Two out of Five Stars
 
           Oh, Maroon 5, where, oh where, did you go wrong? I can still recall the days when this LA-based funk rock band was churning out adequately-performed, boring pop tunes which one could easily ignore and they’d simply float through their career, one mid-tempo love song at a time. Unfortunately for the general public, or at least unfortunately for music snobs like myself, the band seems to have taken a turn for the awful over the past few years with their two most recent releases, “Hands all Over” and  “Overexposed.”

           Until these two albums, the main adjective I’d use to describe the bulk of Maroon 5’s work is inoffensive. Their particular brand of bland, white-funk was the type of thing one would expect to hear on a TV medical drama or an adult contemporary station while randomly flipping through radio stations. Songs like “Harder to Breathe” and “This Love,” which originally garnered them success, share this trait and set the tone rather well for the type of music they’d be presenting until their shift for the worse.

           Maroon 5 didn’t really     have enough substance or personality to evoke either a particularly strong response either way. They were the musical equivalent of a stale, unsalted cracker. There wasn’t anything especially disgusting or offensive about their music, but there’s no real reason why one would have attempted to seek it out or get excited about it. This changed upon the release of the single “Moves Like Jagger.”

           With this vapid, poorly-written and despicably catchy piece of music, Maroon 5 was suddenly thrust back into the public consciousness. Somehow, a band that, for most of its career could have made The Fray look interesting and innovative, was being given a second chance at the limelight. A large part of this seems to be the fact that this particular track was not primarily written by the band, with the bulk of the work being done by industry songwriters Benjamin Levin and Shellback.

           Now while the music written by most of these mercenary songwriters could be compared unfavorably to being given a colonoscopy with a cactus, one cannot deny that it has a tendency to be catchy, and for whatever reason, it grabs the public consciousness. “Moves Like Jagger” did this for Maroon 5 and suddenly, love it or hate it, millions were at least aware of this song.

           Having used outside writers on “Moves Like Jagger“ with great success (if one can consider writing one of the worst songs of 2011 a success), the band continued this tradition on their follow-up album, “Overexposed.” The result was an even “poppier” album with less similarities to the band’s early albums. Between the studio auto-tune somehow making Adam Levine’s girlish falsetto sound even worse, and the injection of dubstep elements (which this critic has gone on record as saying is one of the worst things in modern music) into several of the songs, the band managed to make me despise a band that I hadn’t even liked in the first place.
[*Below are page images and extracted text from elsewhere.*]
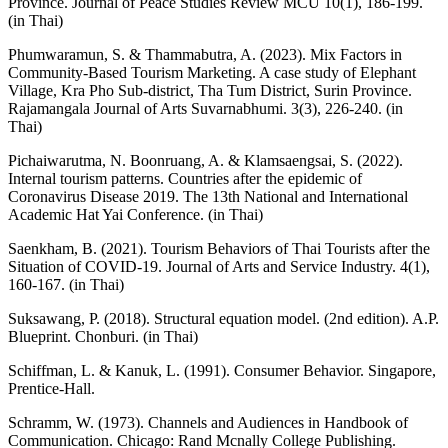
Province. Journal of Peace Studies Review MCU 10(1), 186-199.
(in Thai)
Phumwaramun, S. & Thammabutra, A. (2023). Mix Factors in
Community-Based Tourism Marketing. A case study of Elephant
Village, Kra Pho Sub-district, Tha Tum District, Surin Province.
Rajamangala Journal of Arts Suvarnabhumi. 3(3), 226-240. (in
Thai)
Pichaiwarutma, N. Boonruang, A. & Klamsaengsai, S. (2022).
Internal tourism patterns. Countries after the epidemic of
Coronavirus Disease 2019. The 13th National and International
Academic Hat Yai Conference. (in Thai)
Saenkham, B. (2021). Tourism Behaviors of Thai Tourists after the
Situation of COVID-19. Journal of Arts and Service Industry. 4(1),
160-167. (in Thai)
Suksawang, P. (2018). Structural equation model. (2nd edition). A.P.
Blueprint. Chonburi. (in Thai)
Schiffman, L. & Kanuk, L. (1991). Consumer Behavior. Singapore,
Prentice-Hall.
Schramm, W. (1973). Channels and Audiences in Handbook of
Communication. Chicago: Rand Mcnally College Publishing.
           One of the worst offenders from this album is, of course, the currently inescapable “Payphone.” With its grating vocal melody, teenage emo lyrics and a lazy half-baked rap by Wiz Khalifa, this is by far the worst the band has ever been. It just goes to show that if you find yourself in a dull, mediocre band looking for a way to make it big, there’s one easy solution: become actively terrible.